Ce lundi 1er juin 2026 à Libreville, l’Institut national de la poste, des technologies de l’information et de la communication (INPTIC) et l’Autorité de régulation des communications électroniques et des postes (ARCEP) ont officialisé la signature d’une convention de subvention majeure. Ce partenariat vise à accélérer la transformation de l’enseignement supérieur dans les métiers du numérique, en présence du ministre de l’Économie numérique, Mark Alexandre DOUMBA, et du ministre de l’Enseignement supérieur, Charles Edgar MOMBO.

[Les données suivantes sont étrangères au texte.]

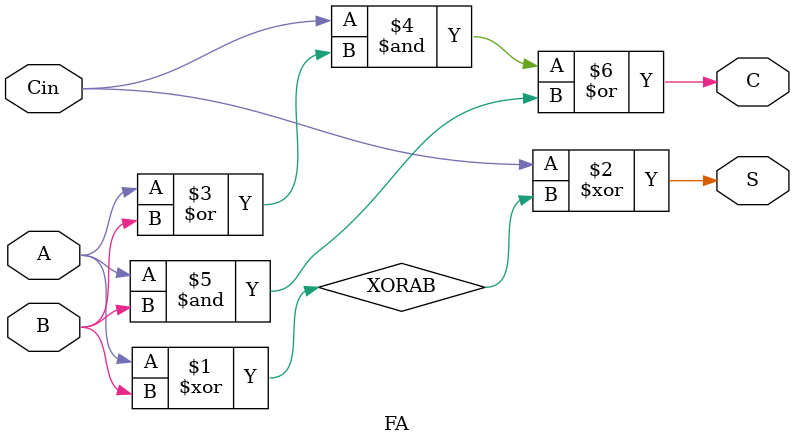
<source format=v>
`timescale 1ns / 1ps


module FA(
    input A,
    input B,
    input Cin,
    output C,
    output S
    );
wire XORAB,CAND1,CAND2,CAND3,OR1;
assign XORAB = A^B;
assign S = Cin^XORAB;
//compuerta_xor xor2 (A,B,XORAB);
//compuerta_xor xor3 (Cin,XORAB,S);

assign C = (Cin & (A|B))| A&B;

endmodule

</source>
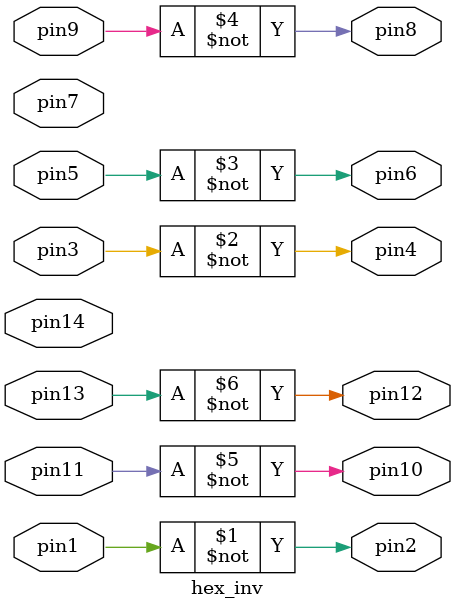
<source format=v>

module hex_inv (
                pin1,
                pin2,
                pin3,
                pin4,
                pin5,
                pin6,
                pin7,
                pin8,
                pin9,
                pin10,
                pin11,
                pin12,
                pin13,
                pin14
                );
   
   input wire  pin1;
   input wire  pin3;
   input wire  pin5;
   input wire  pin9;
   input wire  pin11;
   input wire  pin13;
   input wire  pin7;
   input wire  pin14;
   
   output wire pin2;
   output wire pin4;
   output wire pin6;
   output wire pin8;
   output wire pin10;
   output wire pin12;
   
   assign pin2 = ~pin1;
   assign pin4 = ~pin3;
   assign pin6 = ~pin5;
   assign pin8 = ~pin9;
   assign pin10 = ~pin11;
   assign pin12 = ~pin13;
   
endmodule

</source>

Selon le Directeur Général de l’INPTIC, Landry BADIALI, cet accord repose sur une refonte des mécanismes de pilotage de l’établissement et sur un accès direct à l’expertise statistique de l’ARCEP. L’objectif est d’adapter l’offre de formation aux besoins réels des entreprises. Pour le président de l’ARCEP, Célestin KADJIDJA, cet engagement fort envers la jeunesse gabonaise rappelle qu’aucune transformation digitale d’envergure ne peut se réaliser sans des talents locaux bien formés et valorisés.
Qualifiée d’« acte de souveraineté » par le ministre de l’Économie numérique, cette convention matérialise l’Axe 4 de la Stratégie nationale de digitalisation, dédié au développement du capital humain. Conclu pour une durée de deux ans renouvelables, l’accord s’accompagne d’une enveloppe globale de 5 milliards de FCFA destinée à réhabiliter les infrastructures pédagogiques, acquérir des équipements technologiques de pointe et moderniser les outils d’apprentissage.
Grâce à cet appui financier, l’INPTIC ambitionne de devenir l’institution de référence en Afrique centrale dans les domaines de l’intelligence artificielle, de la cybersécurité, de la data, du cloud computing et de l’entrepreneuriat numérique. Cette modernisation structurelle et managériale permettra au Gabon de bâtir un capital humain compétitif, capable de répondre aux exigences du marché de l’emploi et de garantir la transition technologique du pays.